1/ Etat des lieux : le suicide et la dépression sont des problèmes majeurs aujourd’hui
2/ Le mal-être se développe avec la richesse économique des nations
3/ Les modes de vie modernes favorisent la solitude
4/ Les pauvres souffrent plus que les riches de la modernité, au XXIe siècle
5/ La mondialisation des menaces rend toute action individuelle ou collective impossible et nous déprime
6/ Notre ère se caractérise par le désenchantement et la fin des idéaux
7/ La société de consommation aggrave le processus, en valorisant le présent plutôt que l’avenir
8/ La modernité comporte malgré tout de nombreux mérites, comme le goût pour la réalisation personnelle


Textes et auteurs cités dans l'exposé 

Friedrich Nietzsche : «Ce que je raconte, c’est l’histoire des deux prochains siècles. Je décris ce qui viendra, ce qui ne peut manquer d’advenir : l’avènement du nihilisme.»

Emile Durkheim : «Les grandes commotions sociales comme les grandes guerres populaires avivent les sentiments collectifs, stimulent l’esprit de parti et le patriotisme, la foi politique et la foi nationale, et déterminent au moins pour un temps une intégration plus forte de la société.»

Ulrich Beck : «Le visible passe aujourd’hui dans l’ombre des menaces invisibles. Ce qui se soustrait à la perception ne recouvre plus ce qui est irréel, et peut même correspondre à une menace très réelle.»

Friedrich Nietzsche : «Un des désavantages essentiels qu’apporte la fin des visions métaphysiques du monde réside en ce que l’individu se concentre trop intensément sur le peu de temps qu’il a à vivre et qu’il ne se sent pas poussé par des impulsions plus fortes à bâtir des institutions susceptibles de durer des siècles.»

Jean Baudrillard : «La modernité, a perdu l’impulsion idéologique de la raison et du progrès et se confond de plus en plus avec le jeu formel du changement. Même ses mythes se retournent contre elle (celui de la technique, jadis triomphal, est aujourd’hui lourd de menaces). Les idéaux, les valeurs humaines qu’elle s’était donnés lui échappent. La liberté y est formelle, le peuple y devient masse, la culture y devient mode.
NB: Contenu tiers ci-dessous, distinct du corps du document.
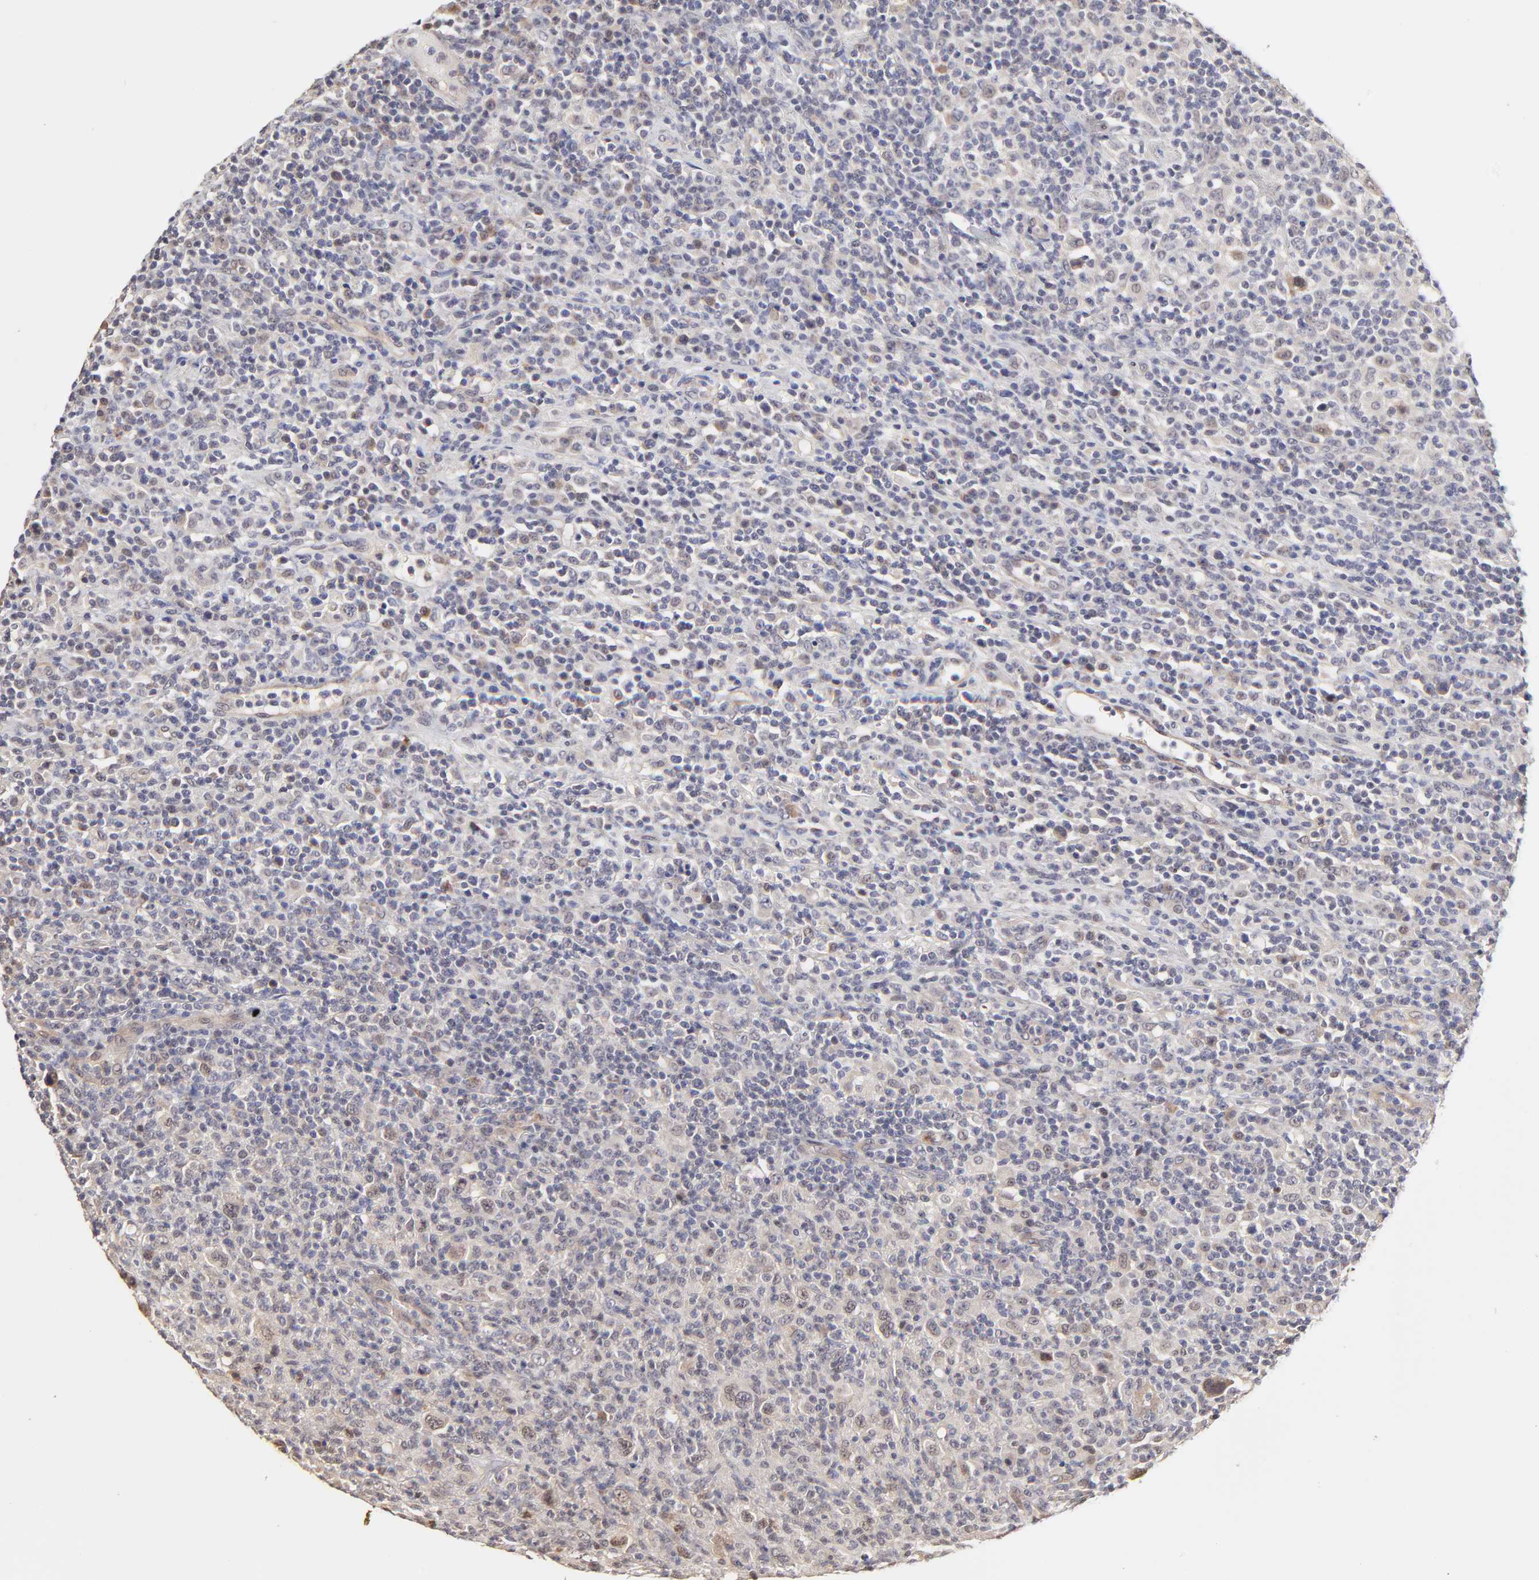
{"staining": {"intensity": "negative", "quantity": "none", "location": "none"}, "tissue": "lymphoma", "cell_type": "Tumor cells", "image_type": "cancer", "snomed": [{"axis": "morphology", "description": "Hodgkin's disease, NOS"}, {"axis": "topography", "description": "Lymph node"}], "caption": "Immunohistochemistry (IHC) histopathology image of neoplastic tissue: human Hodgkin's disease stained with DAB (3,3'-diaminobenzidine) displays no significant protein expression in tumor cells.", "gene": "ZNF10", "patient": {"sex": "male", "age": 65}}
Après avoir été une dynamique du progrès, la modernité devient lentement un activisme du bien-être.»

Friedrich Nietzsche : «Pour qu’il y ait des institutions, il faut qu’il y ait une sorte de volonté, d’instinct, d’impératif, anti-libéral jusqu’à la cruauté : la volonté de tradition, d’autorité, de responsabilité, de solidarité des chaînes de générations, en aval et en amont. L’Occident tout entier a perdu ces instincts d’où naissent les institutions, d’où naît un avenir : rien qui aille plus à rebours de son "esprit moderne". » « La décomposition, donc l’incertitude, est le propre de cette époque ; il n’y a plus nulle part de fondement solide ni de foi assurée ; on vit pour le lendemain, car le surlendemain est incertain.»


Quelques autres noms à retenir, sur la critique de la modernité

Theodor Adorno, Hannah Arendt, Daniel Bell, Walter Benjamin, Louis de Bonald, Paul Bourget, Jacob Burckhardt, Edmund Burke, Alain Ehrenberg, Sigmund Freud, Marcel Gauchet, Martin Heidegger, Christopher Lasch, Gilles Lipovestky, Joseph de Maistre, Emmanuel Mounier, Robert Nisbet, Jose Ortega y Gasset, Georges Sorel, Hyppolite Taine, Alexis de Tocqueville, Paul Valéry.